*PROBLEM*. Rewrite the lines of the material below, substituting "Karijera" for every occurrence of "Posao" and leaving everything else as it is.
** RECORDS SHOWN follows **
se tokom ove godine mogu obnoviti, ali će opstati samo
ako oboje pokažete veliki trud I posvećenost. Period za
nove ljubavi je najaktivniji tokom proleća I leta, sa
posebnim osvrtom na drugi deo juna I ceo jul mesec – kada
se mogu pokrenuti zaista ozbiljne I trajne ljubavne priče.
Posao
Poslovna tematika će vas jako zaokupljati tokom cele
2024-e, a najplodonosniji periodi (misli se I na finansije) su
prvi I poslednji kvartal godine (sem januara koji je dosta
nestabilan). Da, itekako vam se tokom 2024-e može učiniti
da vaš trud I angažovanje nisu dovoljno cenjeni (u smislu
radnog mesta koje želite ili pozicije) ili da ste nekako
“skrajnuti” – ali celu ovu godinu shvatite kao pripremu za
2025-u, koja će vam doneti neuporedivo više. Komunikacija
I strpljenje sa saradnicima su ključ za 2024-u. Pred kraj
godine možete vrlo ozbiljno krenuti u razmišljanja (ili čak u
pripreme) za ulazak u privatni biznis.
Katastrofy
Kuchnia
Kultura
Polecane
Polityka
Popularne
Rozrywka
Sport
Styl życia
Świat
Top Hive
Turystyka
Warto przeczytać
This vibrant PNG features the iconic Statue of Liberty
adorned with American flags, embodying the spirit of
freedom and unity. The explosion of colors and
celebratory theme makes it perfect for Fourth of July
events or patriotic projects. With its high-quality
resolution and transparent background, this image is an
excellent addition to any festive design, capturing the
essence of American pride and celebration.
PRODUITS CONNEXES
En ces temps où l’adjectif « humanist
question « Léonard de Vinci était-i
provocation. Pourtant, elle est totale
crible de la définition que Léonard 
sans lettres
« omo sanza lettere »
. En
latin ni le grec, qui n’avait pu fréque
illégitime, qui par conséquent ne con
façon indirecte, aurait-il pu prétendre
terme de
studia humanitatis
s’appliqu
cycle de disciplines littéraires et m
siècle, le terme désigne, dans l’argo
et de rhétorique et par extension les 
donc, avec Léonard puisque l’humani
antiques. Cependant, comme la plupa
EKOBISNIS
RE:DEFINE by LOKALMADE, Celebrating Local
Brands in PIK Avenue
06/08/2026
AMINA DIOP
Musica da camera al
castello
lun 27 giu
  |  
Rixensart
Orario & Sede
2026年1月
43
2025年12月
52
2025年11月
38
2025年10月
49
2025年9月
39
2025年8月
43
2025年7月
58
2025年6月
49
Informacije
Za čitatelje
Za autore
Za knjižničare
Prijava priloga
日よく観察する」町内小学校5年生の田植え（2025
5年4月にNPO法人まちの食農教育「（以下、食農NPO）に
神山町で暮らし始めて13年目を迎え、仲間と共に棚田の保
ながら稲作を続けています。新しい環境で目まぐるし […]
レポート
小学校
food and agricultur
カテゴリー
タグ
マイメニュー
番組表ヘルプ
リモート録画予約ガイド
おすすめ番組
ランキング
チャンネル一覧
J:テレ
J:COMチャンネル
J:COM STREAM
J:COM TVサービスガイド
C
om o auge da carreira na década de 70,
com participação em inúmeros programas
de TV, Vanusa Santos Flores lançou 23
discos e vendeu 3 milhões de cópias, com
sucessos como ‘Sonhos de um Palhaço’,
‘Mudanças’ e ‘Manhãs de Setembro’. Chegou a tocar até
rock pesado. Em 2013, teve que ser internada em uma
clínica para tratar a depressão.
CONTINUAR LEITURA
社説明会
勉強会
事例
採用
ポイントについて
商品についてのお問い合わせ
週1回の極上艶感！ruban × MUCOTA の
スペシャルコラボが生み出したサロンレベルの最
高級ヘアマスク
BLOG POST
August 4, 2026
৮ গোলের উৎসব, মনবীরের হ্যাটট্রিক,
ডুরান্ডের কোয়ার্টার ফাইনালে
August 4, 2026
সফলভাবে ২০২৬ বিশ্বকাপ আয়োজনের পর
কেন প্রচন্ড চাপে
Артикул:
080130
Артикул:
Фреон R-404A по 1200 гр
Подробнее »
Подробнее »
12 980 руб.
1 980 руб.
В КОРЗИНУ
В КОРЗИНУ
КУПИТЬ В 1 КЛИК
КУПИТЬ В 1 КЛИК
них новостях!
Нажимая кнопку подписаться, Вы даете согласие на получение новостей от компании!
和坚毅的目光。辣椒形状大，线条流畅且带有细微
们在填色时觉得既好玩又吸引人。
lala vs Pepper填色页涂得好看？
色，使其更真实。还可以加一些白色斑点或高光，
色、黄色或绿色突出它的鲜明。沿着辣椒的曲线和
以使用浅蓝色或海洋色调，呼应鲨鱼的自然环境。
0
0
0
** End of RECORDS SHOWN **
*ANSWER TO THIS TASK*.
se tokom ove godine mogu obnoviti, ali će opstati samo
ako oboje pokažete veliki trud I posvećenost. Period za
nove ljubavi je najaktivniji tokom proleća I leta, sa
posebnim osvrtom na drugi deo juna I ceo jul mesec – kada
se mogu pokrenuti zaista ozbiljne I trajne ljubavne priče.
Karijera
Poslovna tematika će vas jako zaokupljati tokom cele
2024-e, a najplodonosniji periodi (misli se I na finansije) su
prvi I poslednji kvartal godine (sem januara koji je dosta
nestabilan). Da, itekako vam se tokom 2024-e može učiniti
da vaš trud I angažovanje nisu dovoljno cenjeni (u smislu
radnog mesta koje želite ili pozicije) ili da ste nekako
“skrajnuti” – ali celu ovu godinu shvatite kao pripremu za
2025-u, koja će vam doneti neuporedivo više. Komunikacija
I strpljenje sa saradnicima su ključ za 2024-u. Pred kraj
godine možete vrlo ozbiljno krenuti u razmišljanja (ili čak u
pripreme) za ulazak u privatni biznis.
Katastrofy
Kuchnia
Kultura
Polecane
Polityka
Popularne
Rozrywka
Sport
Styl życia
Świat
Top Hive
Turystyka
Warto przeczytać
This vibrant PNG features the iconic Statue of Liberty
adorned with American flags, embodying the spirit of
freedom and unity. The explosion of colors and
celebratory theme makes it perfect for Fourth of July
events or patriotic projects. With its high-quality
resolution and transparent background, this image is an
excellent addition to any festive design, capturing the
essence of American pride and celebration.
PRODUITS CONNEXES
En ces temps où l’adjectif « humanist
question « Léonard de Vinci était-i
provocation. Pourtant, elle est totale
crible de la définition que Léonard 
sans lettres
« omo sanza lettere »
. En
latin ni le grec, qui n’avait pu fréque
illégitime, qui par conséquent ne con
façon indirecte, aurait-il pu prétendre
terme de
studia humanitatis
s’appliqu
cycle de disciplines littéraires et m
siècle, le terme désigne, dans l’argo
et de rhétorique et par extension les 
donc, avec Léonard puisque l’humani
antiques. Cependant, comme la plupa
EKOBISNIS
RE:DEFINE by LOKALMADE, Celebrating Local
Brands in PIK Avenue
06/08/2026
AMINA DIOP
Musica da camera al
castello
lun 27 giu
  |  
Rixensart
Orario & Sede
2026年1月
43
2025年12月
52
2025年11月
38
2025年10月
49
2025年9月
39
2025年8月
43
2025年7月
58
2025年6月
49
Informacije
Za čitatelje
Za autore
Za knjižničare
Prijava priloga
日よく観察する」町内小学校5年生の田植え（2025
5年4月にNPO法人まちの食農教育「（以下、食農NPO）に
神山町で暮らし始めて13年目を迎え、仲間と共に棚田の保
ながら稲作を続けています。新しい環境で目まぐるし […]
レポート
小学校
food and agricultur
カテゴリー
タグ
マイメニュー
番組表ヘルプ
リモート録画予約ガイド
おすすめ番組
ランキング
チャンネル一覧
J:テレ
J:COMチャンネル
J:COM STREAM
J:COM TVサービスガイド
C
om o auge da carreira na década de 70,
com participação em inúmeros programas
de TV, Vanusa Santos Flores lançou 23
discos e vendeu 3 milhões de cópias, com
sucessos como ‘Sonhos de um Palhaço’,
‘Mudanças’ e ‘Manhãs de Setembro’. Chegou a tocar até
rock pesado. Em 2013, teve que ser internada em uma
clínica para tratar a depressão.
CONTINUAR LEITURA
社説明会
勉強会
事例
採用
ポイントについて
商品についてのお問い合わせ
週1回の極上艶感！ruban × MUCOTA の
スペシャルコラボが生み出したサロンレベルの最
高級ヘアマスク
BLOG POST
August 4, 2026
৮ গোলের উৎসব, মনবীরের হ্যাটট্রিক,
ডুরান্ডের কোয়ার্টার ফাইনালে
August 4, 2026
সফলভাবে ২০২৬ বিশ্বকাপ আয়োজনের পর
কেন প্রচন্ড চাপে
Артикул:
080130
Артикул:
Фреон R-404A по 1200 гр
Подробнее »
Подробнее »
12 980 руб.
1 980 руб.
В КОРЗИНУ
В КОРЗИНУ
КУПИТЬ В 1 КЛИК
КУПИТЬ В 1 КЛИК
них новостях!
Нажимая кнопку подписаться, Вы даете согласие на получение новостей от компании!
和坚毅的目光。辣椒形状大，线条流畅且带有细微
们在填色时觉得既好玩又吸引人。
lala vs Pepper填色页涂得好看？
色，使其更真实。还可以加一些白色斑点或高光，
色、黄色或绿色突出它的鲜明。沿着辣椒的曲线和
以使用浅蓝色或海洋色调，呼应鲨鱼的自然环境。
0
0
0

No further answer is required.